Circuit design text data
_____

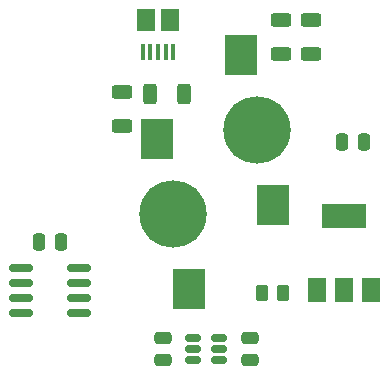
<source format=gtp>
%TF.GenerationSoftware,KiCad,Pcbnew,(6.0.2)*%
%TF.CreationDate,2022-12-08T21:29:48-08:00*%
%TF.ProjectId,touch_sensor_light,746f7563-685f-4736-956e-736f725f6c69,rev?*%
%TF.SameCoordinates,Original*%
%TF.FileFunction,Paste,Top*%
%TF.FilePolarity,Positive*%
%FSLAX46Y46*%
G04 Gerber Fmt 4.6, Leading zero omitted, Abs format (unit mm)*
G04 Created by KiCad (PCBNEW (6.0.2)) date 2022-12-08 21:29:48*
%MOMM*%
%LPD*%
G01*
G04 APERTURE LIST*
G04 Aperture macros list*
%AMRoundRect*
0 Rectangle with rounded corners*
0 $1 Rounding radius*
0 $2 $3 $4 $5 $6 $7 $8 $9 X,Y pos of 4 corners*
0 Add a 4 corners polygon primitive as box body*
4,1,4,$2,$3,$4,$5,$6,$7,$8,$9,$2,$3,0*
0 Add four circle primitives for the rounded corners*
1,1,$1+$1,$2,$3*
1,1,$1+$1,$4,$5*
1,1,$1+$1,$6,$7*
1,1,$1+$1,$8,$9*
0 Add four rect primitives between the rounded corners*
20,1,$1+$1,$2,$3,$4,$5,0*
20,1,$1+$1,$4,$5,$6,$7,0*
20,1,$1+$1,$6,$7,$8,$9,0*
20,1,$1+$1,$8,$9,$2,$3,0*%
G04 Aperture macros list end*
%ADD10RoundRect,0.250000X0.250000X0.475000X-0.250000X0.475000X-0.250000X-0.475000X0.250000X-0.475000X0*%
%ADD11R,1.500000X2.000000*%
%ADD12R,3.800000X2.000000*%
%ADD13RoundRect,0.250000X-0.625000X0.312500X-0.625000X-0.312500X0.625000X-0.312500X0.625000X0.312500X0*%
%ADD14RoundRect,0.250000X0.312500X0.625000X-0.312500X0.625000X-0.312500X-0.625000X0.312500X-0.625000X0*%
%ADD15RoundRect,0.150000X-0.825000X-0.150000X0.825000X-0.150000X0.825000X0.150000X-0.825000X0.150000X0*%
%ADD16R,0.400000X1.350000*%
%ADD17R,1.500000X1.900000*%
%ADD18R,2.700000X3.500000*%
%ADD19C,5.700000*%
%ADD20RoundRect,0.250000X-0.250000X-0.475000X0.250000X-0.475000X0.250000X0.475000X-0.250000X0.475000X0*%
%ADD21RoundRect,0.250000X-0.475000X0.250000X-0.475000X-0.250000X0.475000X-0.250000X0.475000X0.250000X0*%
%ADD22RoundRect,0.150000X-0.512500X-0.150000X0.512500X-0.150000X0.512500X0.150000X-0.512500X0.150000X0*%
%ADD23RoundRect,0.250000X-0.262500X-0.450000X0.262500X-0.450000X0.262500X0.450000X-0.262500X0.450000X0*%
%ADD24RoundRect,0.250000X0.475000X-0.250000X0.475000X0.250000X-0.475000X0.250000X-0.475000X-0.250000X0*%
G04 APERTURE END LIST*
D10*
%TO.C,C4*%
X136078000Y-59182000D03*
X134178000Y-59182000D03*
%TD*%
D11*
%TO.C,Q1*%
X132066000Y-71730000D03*
X134366000Y-71730000D03*
D12*
X134366000Y-65430000D03*
D11*
X136666000Y-71730000D03*
%TD*%
D13*
%TO.C,R1*%
X131572000Y-48829500D03*
X131572000Y-51754500D03*
%TD*%
D14*
%TO.C,R4*%
X120842500Y-55118000D03*
X117917500Y-55118000D03*
%TD*%
D15*
%TO.C,U1*%
X106999000Y-69850000D03*
X106999000Y-71120000D03*
X106999000Y-72390000D03*
X106999000Y-73660000D03*
X111949000Y-73660000D03*
X111949000Y-72390000D03*
X111949000Y-71120000D03*
X111949000Y-69850000D03*
%TD*%
D16*
%TO.C,J5*%
X119918000Y-51582500D03*
X119268000Y-51582500D03*
X118618000Y-51582500D03*
X117968000Y-51582500D03*
X117318000Y-51582500D03*
D17*
X119618000Y-48882500D03*
X117618000Y-48882500D03*
%TD*%
D18*
%TO.C,D1*%
X121238000Y-71628000D03*
X118538000Y-58928000D03*
D19*
X119888000Y-65278000D03*
%TD*%
D20*
%TO.C,C1*%
X108524000Y-67691000D03*
X110424000Y-67691000D03*
%TD*%
D21*
%TO.C,C3*%
X119075200Y-75758000D03*
X119075200Y-77658000D03*
%TD*%
D13*
%TO.C,R2*%
X115570000Y-54925500D03*
X115570000Y-57850500D03*
%TD*%
D18*
%TO.C,D2*%
X128350000Y-64516000D03*
X125650000Y-51816000D03*
D19*
X127000000Y-58166000D03*
%TD*%
D22*
%TO.C,U2*%
X121544500Y-75758000D03*
X121544500Y-76708000D03*
X121544500Y-77658000D03*
X123819500Y-77658000D03*
X123819500Y-76708000D03*
X123819500Y-75758000D03*
%TD*%
D23*
%TO.C,R3*%
X127408300Y-72009000D03*
X129233300Y-72009000D03*
%TD*%
D13*
%TO.C,R5*%
X129032000Y-48829500D03*
X129032000Y-51754500D03*
%TD*%
D24*
%TO.C,C2*%
X126441200Y-77658000D03*
X126441200Y-75758000D03*
%TD*%
M02*

</source>
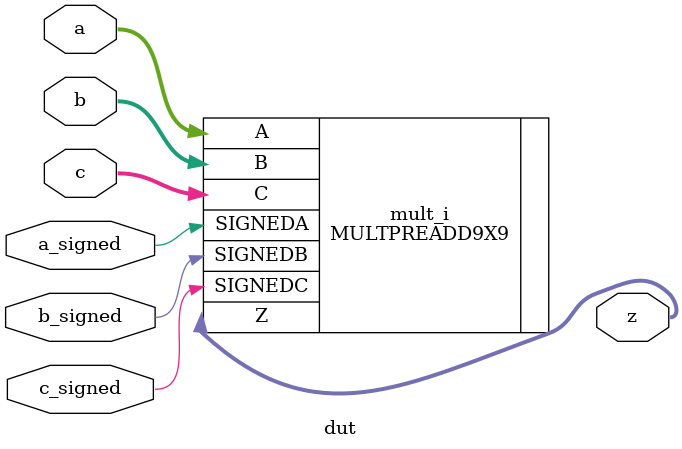
<source format=v>
module dut(
	input a_signed, b_signed, c_signed,
	input [8:0] a, b, c,
	output [17:0] z
);

	MULTPREADD9X9 #(
		.REGINPUTA("BYPASS"),
		.REGINPUTB("BYPASS"),
		.REGINPUTC("BYPASS"),
		.REGOUTPUT("BYPASS"),
		.GSR("DISABLED")
	) mult_i (
		.A(a),
		.B(b),
		.C(c),
		.SIGNEDA(a_signed),
		.SIGNEDB(b_signed),
		.SIGNEDC(c_signed),
		.Z(z)
	);

endmodule

</source>
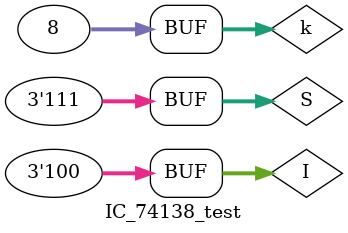
<source format=v>

`timescale 1ns / 1ps

module IC_74138_test;

reg [2:0] I;
reg [2:0] S;
wire [7:0] D;
integer k;

IC_74138 ttul(.I(I), .S(S), .D(D));

initial
begin
    S = 0; I = 3;
    for (k = 0; k < 8; k = k + 1)
        #5 S = k;
    #10;
    
    S = 0; I = 5;
    for (k = 0; k < 8; k = k + 1)
        #5 S = k;
    #10;
    
    S = 0; I = 2;
    for (k = 0; k < 8; k = k + 1)
        #5 S = k;
    #10;
    
    S = 0; I = 4;
    for (k = 0; k < 8; k = k + 1)
        #5 S = k;
    #10;    
end

endmodule 

</source>
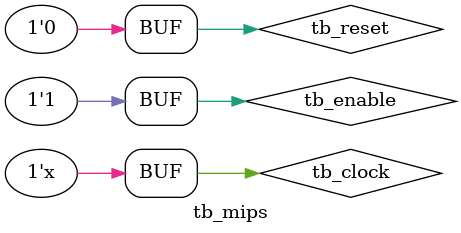
<source format=v>
`timescale 1ns/100ps

module tb_mips;

localparam                              NB_ADDR         = 5;
localparam                              NB_DATA         = 32;
localparam                              NB_OPCODE       = 6;
localparam                              NB_ALU_OP_SEL   = 2;
localparam                              TEST_CASE       = "/home/ramiro/repos/Arquitectutra2019/TP-Final/test/coe/test2.coe"; 
localparam                              OPERATION_MODE  = 1;

reg                                     tb_clock, tb_reset, tb_enable;
//reg         [0          : NB_DATA-1]    instruction_from_file;      
//reg         [NB_DATA-1          : 0]    tb_instruction;
                                    

//integer                                 fid_test;
//integer                                 data_ptr;
//integer                                 errcode_rd_test;

initial
begin
        
    /*fid_test = $fopen(TEST_CASE, "r");
    if(fid_test == 0)
    begin
       $display("\n\nNO SE PUDO LEER EL TEST_CASE..\n\n");
       $stop;
    end*/

        tb_clock    = 1'b0;
        tb_reset    = 1'b1;
        tb_enable   = 1'b0;
    #10 tb_reset    = 1'b0;
    # 2 tb_enable   = 1'b1; 

end

always #1 tb_clock = ~tb_clock;

/*always @ (posedge tb_clock)
begin

    if(OPERATION_MODE)
    begin
        for(data_ptr = 0; data_ptr < NB_DATA; data_ptr = data_ptr + 1)
        begin
            errcode_rd_test <= $fscanf(fid_test, "%b\n", instruction_from_file[data_ptr]);
            if(errcode_rd_test != 1)
            begin
                $display("\n\nTEST_CASE: El caracter leido es invalido..\n\n");
                $stop;
            end
        end
    end

    tb_instruction <= instruction_from_file;
end*/

mips
#(
    .FILE(TEST_CASE)
)
u_mips
(
    //Outputs
    
    //Inputs
    .i_enable   (tb_enable),
    .i_clock    (tb_clock),
    .i_reset    (tb_reset)
);

endmodule



</source>
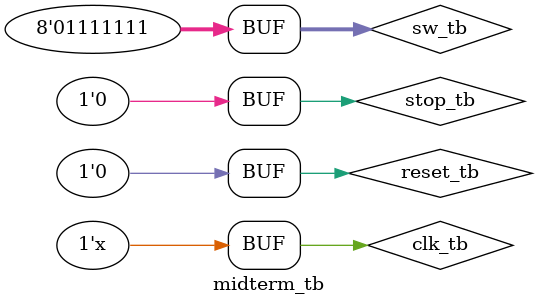
<source format=sv>
`timescale 1ns / 1ps

module midterm_tb;
logic clk_tb, reset_tb, stop_tb;
logic [7:0] sw_tb;
logic [15:0] led_tb;
logic [6:0] seg_tb;
logic [7:0] an_tb;

top uut(.clk(clk_tb), .reset(reset_tb), .stop(stop_tb), .sw(sw_tb), .led(led_tb), .seg(seg_tb), .an(an_tb));
initial begin
    clk_tb = 1;
    reset_tb = 1;
    stop_tb = 0;
    sw_tb = 8'b01111111;
    #10 reset_tb = 0;
end
always #5 clk_tb = ~clk_tb;
endmodule

</source>
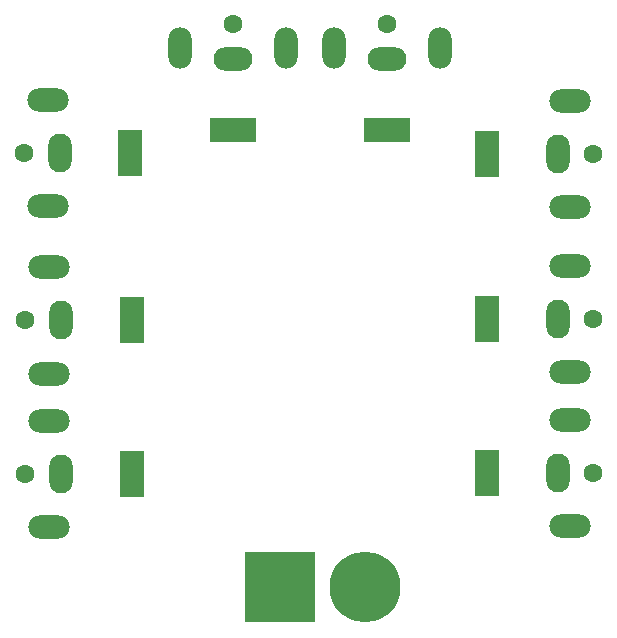
<source format=gbr>
%TF.GenerationSoftware,KiCad,Pcbnew,(6.0.9)*%
%TF.CreationDate,2023-01-22T15:50:23+02:00*%
%TF.ProjectId,Power for cam,506f7765-7220-4666-9f72-2063616d2e6b,rev?*%
%TF.SameCoordinates,Original*%
%TF.FileFunction,Soldermask,Top*%
%TF.FilePolarity,Negative*%
%FSLAX46Y46*%
G04 Gerber Fmt 4.6, Leading zero omitted, Abs format (unit mm)*
G04 Created by KiCad (PCBNEW (6.0.9)) date 2023-01-22 15:50:23*
%MOMM*%
%LPD*%
G01*
G04 APERTURE LIST*
%ADD10C,1.600000*%
%ADD11R,4.000000X2.000000*%
%ADD12O,3.300000X2.000000*%
%ADD13O,2.000000X3.500000*%
%ADD14R,2.000000X4.000000*%
%ADD15O,2.000000X3.300000*%
%ADD16O,3.500000X2.000000*%
%ADD17C,6.000000*%
%ADD18R,6.000000X6.000000*%
G04 APERTURE END LIST*
D10*
%TO.C,J9*%
X174000000Y-65100000D03*
D11*
X174000000Y-74100000D03*
D12*
X174000000Y-68100000D03*
D13*
X169500000Y-67100000D03*
X178500000Y-67100000D03*
%TD*%
D10*
%TO.C,J5*%
X204500000Y-90100000D03*
D14*
X195500000Y-90100000D03*
D15*
X201500000Y-90100000D03*
D16*
X202500000Y-85600000D03*
X202500000Y-94600000D03*
%TD*%
D17*
%TO.C,J1*%
X185200000Y-112800000D03*
D18*
X178000000Y-112800000D03*
%TD*%
D10*
%TO.C,J8*%
X156300000Y-76000000D03*
D14*
X165300000Y-76000000D03*
D15*
X159300000Y-76000000D03*
D16*
X158300000Y-71500000D03*
X158300000Y-80500000D03*
%TD*%
D10*
%TO.C,J6*%
X156400000Y-103200000D03*
D14*
X165400000Y-103200000D03*
D15*
X159400000Y-103200000D03*
D16*
X158400000Y-98700000D03*
X158400000Y-107700000D03*
%TD*%
D10*
%TO.C,J2*%
X187050000Y-65100000D03*
D11*
X187050000Y-74100000D03*
D12*
X187050000Y-68100000D03*
D13*
X182550000Y-67100000D03*
X191550000Y-67100000D03*
%TD*%
D10*
%TO.C,J7*%
X204500000Y-103100000D03*
D14*
X195500000Y-103100000D03*
D15*
X201500000Y-103100000D03*
D16*
X202500000Y-98600000D03*
X202500000Y-107600000D03*
%TD*%
D10*
%TO.C,J4*%
X156400000Y-90200000D03*
D14*
X165400000Y-90200000D03*
D15*
X159400000Y-90200000D03*
D16*
X158400000Y-94700000D03*
X158400000Y-85700000D03*
%TD*%
D10*
%TO.C,J3*%
X204500000Y-76100000D03*
D14*
X195500000Y-76100000D03*
D15*
X201500000Y-76100000D03*
D16*
X202500000Y-71600000D03*
X202500000Y-80600000D03*
%TD*%
M02*

</source>
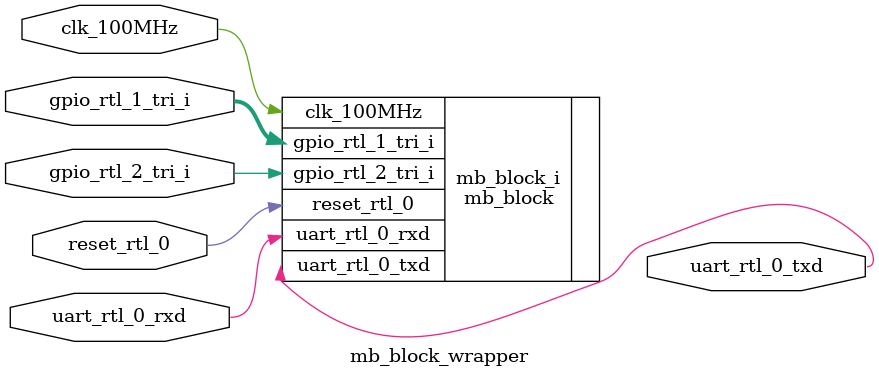
<source format=v>
`timescale 1 ps / 1 ps

module mb_block_wrapper
   (clk_100MHz,
    gpio_rtl_1_tri_i,
    gpio_rtl_2_tri_i,
    reset_rtl_0,
    uart_rtl_0_rxd,
    uart_rtl_0_txd);
  input clk_100MHz;
  input [15:0]gpio_rtl_1_tri_i;
  input [0:0]gpio_rtl_2_tri_i;
  input reset_rtl_0;
  input uart_rtl_0_rxd;
  output uart_rtl_0_txd;

  wire clk_100MHz;
  wire [15:0]gpio_rtl_1_tri_i;
  wire [0:0]gpio_rtl_2_tri_i;
  wire reset_rtl_0;
  wire uart_rtl_0_rxd;
  wire uart_rtl_0_txd;

  mb_block mb_block_i
       (.clk_100MHz(clk_100MHz),
        .gpio_rtl_1_tri_i(gpio_rtl_1_tri_i),
        .gpio_rtl_2_tri_i(gpio_rtl_2_tri_i),
        .reset_rtl_0(reset_rtl_0),
        .uart_rtl_0_rxd(uart_rtl_0_rxd),
        .uart_rtl_0_txd(uart_rtl_0_txd));
endmodule

</source>
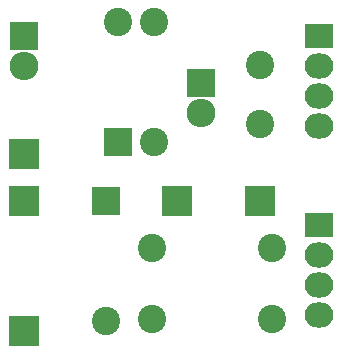
<source format=gbs>
G04 #@! TF.FileFunction,Soldermask,Bot*
%FSLAX46Y46*%
G04 Gerber Fmt 4.6, Leading zero omitted, Abs format (unit mm)*
G04 Created by KiCad (PCBNEW 4.0.1-3.201512221402+6198~38~ubuntu14.04.1-stable) date Sat 30 Apr 2016 09:50:25 AM EDT*
%MOMM*%
G01*
G04 APERTURE LIST*
%ADD10C,0.100000*%
%ADD11C,2.398980*%
%ADD12R,2.398980X2.398980*%
%ADD13R,2.432000X2.127200*%
%ADD14O,2.432000X2.127200*%
%ADD15R,2.635200X2.635200*%
%ADD16R,2.432000X2.432000*%
%ADD17O,2.432000X2.432000*%
G04 APERTURE END LIST*
D10*
D11*
X111997460Y-34840000D03*
D12*
X111997460Y-45000000D03*
D11*
X111002540Y-60160000D03*
D12*
X111002540Y-50000000D03*
D13*
X129000000Y-36000000D03*
D14*
X129000000Y-38540000D03*
X129000000Y-41080000D03*
X129000000Y-43620000D03*
D15*
X104000000Y-50000000D03*
X124000000Y-50000000D03*
X117000000Y-50000000D03*
X104000000Y-46000000D03*
D16*
X104000000Y-36000000D03*
D17*
X104000000Y-38540000D03*
D11*
X115000000Y-45000000D03*
X115000000Y-34840000D03*
D16*
X119000000Y-40000000D03*
D17*
X119000000Y-42540000D03*
D13*
X129000000Y-52000000D03*
D14*
X129000000Y-54540000D03*
X129000000Y-57080000D03*
X129000000Y-59620000D03*
D11*
X125000000Y-60000000D03*
X114840000Y-60000000D03*
X125000000Y-54000000D03*
X114840000Y-54000000D03*
X124000000Y-38500640D03*
X124000000Y-43501900D03*
D15*
X104000000Y-61000000D03*
M02*

</source>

_____

_EXERCISE DIRECTIONS_
The lines to copy are those above that contain the string "integer".

_YOUR SOLUTION_
integer k;
//integer                                 fid_test;
//integer                                 data_ptr;
//integer                                 errcode_rd_test;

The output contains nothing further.